Eroding Fourth Amendment Protections in the Face of Advancing Technology?

As technology advances and becomes more ubiquitous in daily life, more opportunities emerge for using technology to invade people’s privacy – whether it be through tracking someone’s movements through the Global Positioning System technology on his or her cellular phone, using satellite surveillance, infra-red imaging or looking at information that a person stores in cloud storage. Courts struggle to keep pace with technological advances and the impact they have on Fourth Amendment protections against unreasonable search and seizure and its warrant requirements. Recent court cases and legislation proposals could have a huge impact on the extent of Fourth Amendment protections of privacy.

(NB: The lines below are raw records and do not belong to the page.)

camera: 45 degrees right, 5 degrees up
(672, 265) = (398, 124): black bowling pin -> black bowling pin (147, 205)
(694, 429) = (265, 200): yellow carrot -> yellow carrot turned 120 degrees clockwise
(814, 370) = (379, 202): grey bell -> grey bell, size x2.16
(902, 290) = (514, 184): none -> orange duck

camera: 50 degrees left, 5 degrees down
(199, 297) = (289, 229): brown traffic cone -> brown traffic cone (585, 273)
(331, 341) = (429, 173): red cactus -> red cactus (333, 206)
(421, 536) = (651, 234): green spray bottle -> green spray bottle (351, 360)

In April 2011, the Department of Justice petitioned the U.S. Supreme Court to hear a Washington D.C. case that would resolve the split among circuit appellate courts about whether authorities need a warrant to track a suspect’s movements with the aid of G.P.S. technology. In June 2011 the Court granted certiorari and many believe that the G.P.S. warrant case has the potential to be one of the most important decisions of the decade.

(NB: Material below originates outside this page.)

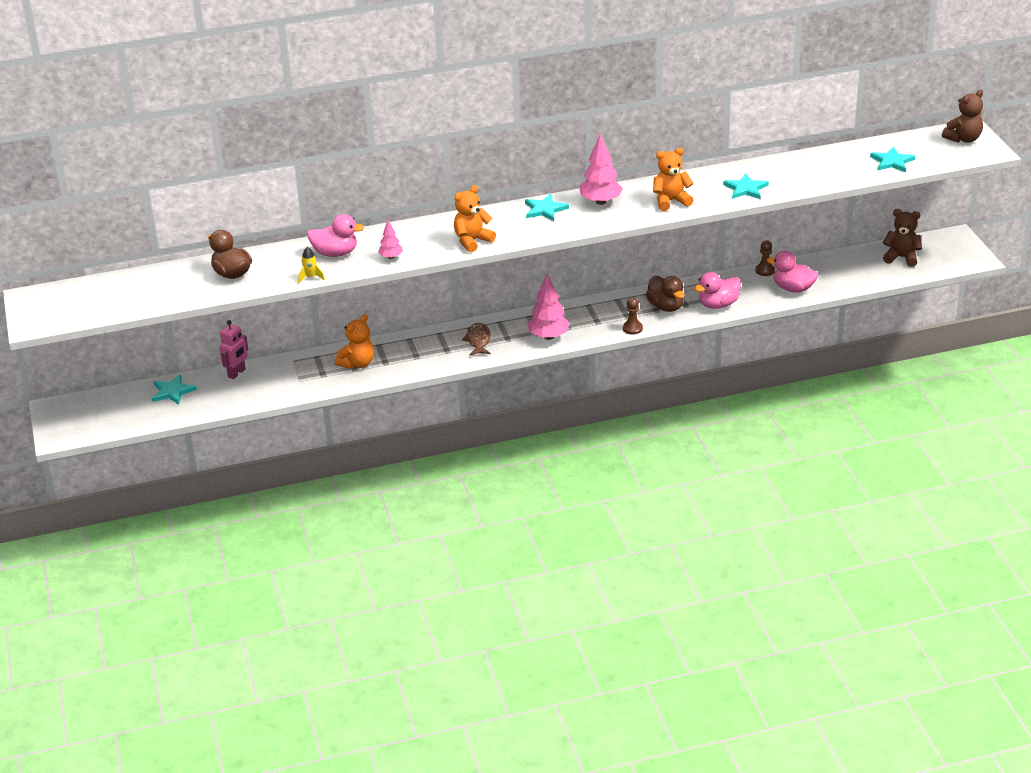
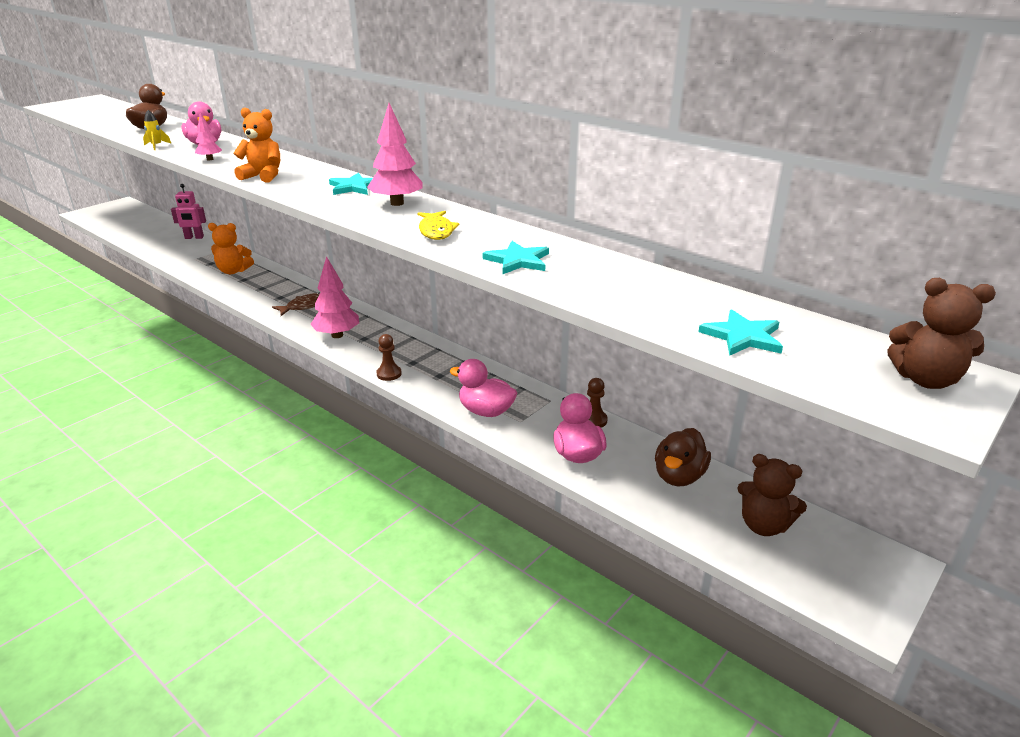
camera: 55 degrees right, 5 degrees down
(172, 391) = (158, 226): turquoise star -> none
(666, 307) = (450, 380): brown duck -> brown duck (679, 476)
(671, 201) = (436, 231): orange teddy bear -> yellow fish
(901, 257) = (763, 525): brown teddy bear -> brown teddy bear turned 135 degrees clockwise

Some circuits have held that police need warrants to track suspects with G.P.S., reasoning that 24 hour monitoring of a G.P.S. device constitutes a search for the purposes of the Fourth Amendment, so authorities need a warrant to install such a device on a suspect’s car. The court in the Washington D.C. case noted that rarely would authorities monitor a suspect 24 hours a day over the course of a month in a traditional tailing scenario and the data that authorities could gather by tracking a person’s movements for so long – such as which church he or she attends or which political groups he or she affiliates with – have huge implications for the protection of people’s civil rights.

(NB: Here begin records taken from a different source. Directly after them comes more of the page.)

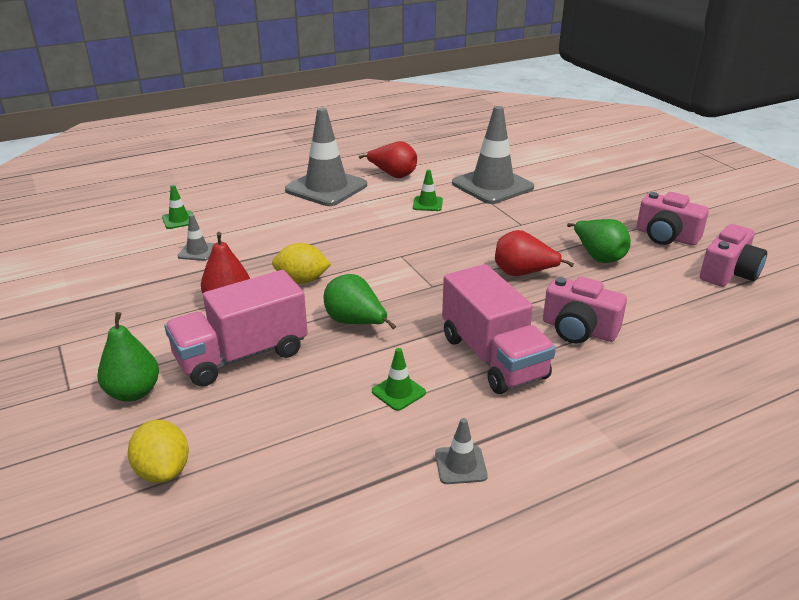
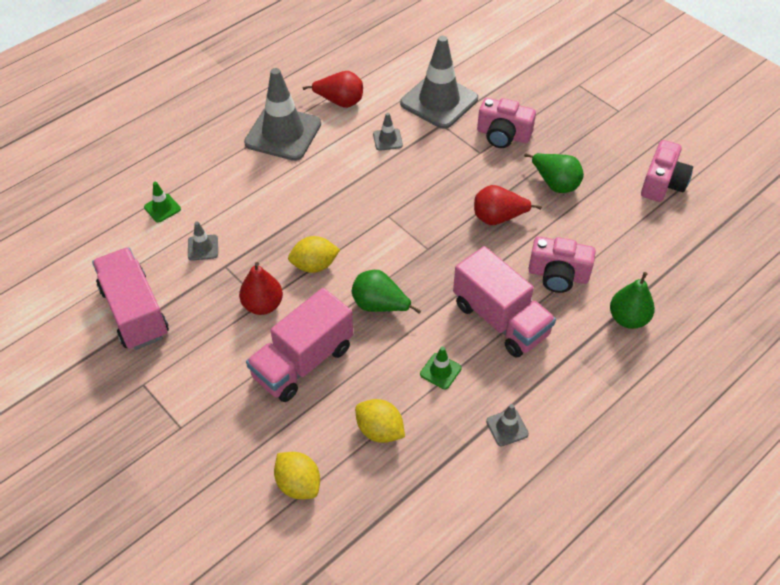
camera: 15 degrees left, 20 degrees up
(96, 287) = (135, 312): none -> pink truck
(133, 392) = (235, 419): green pear -> green pear (628, 318)
(294, 436) = (380, 430): none -> yellow lemon
(427, 204) = (387, 140): green traffic cone -> grey traffic cone
(666, 236) = (606, 146): pink camera -> pink camera (503, 135)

Other circuit courts viewed the issue differently, such as a Florida court in the eleventh circuit which held that a defendant police suspected of drug trafficking had no reasonable expectation of privacy in the outside of his vehicle, where police had placed a G.P.S. tracking device to monitor his movements, and therefore the protections of the Fourth Amendment do not apply. Additionally, the court noted that courts agree there is no legitimate expectation of privacy in one’s movements on public roads. Other courts have reasoned that using G.P.S. is no different than physically tailing a suspect and therefore police do not need a warrant for it.

In response to the DOJ’s petition to the Supreme Court, lawmakers proposed legislation that would clarify warrant requirements with regard to G.P.S. In June 2011, two members of the House of Representatives proposed a bill that would require authorities to have a warrant supported by probable cause before they could obtain geolocational information, such as the type provided by G.P.S. devices. The bill would also prohibit private businesses, such as cell phone companies, from disclosing such data without customers’ consent. The authors of the bill drafted it so that it would closely track existing rules regarding requirements and procedures for obtaining warrants for wiretaps in an effort to aid law enforcement officials in their conduct.

The more that technology embeds itself into people’s daily lives, the more opportunities will present themselves for people to use data gathered from technology in court cases. The appearance of such data may seem harmless enough at first, but without clear standards governing the acceptable use of such data, people’s privacy rights slowly begin to erode – until the Fourth Amendment’s protections against unreasonable search and seizure are left nothing more than an empty shell.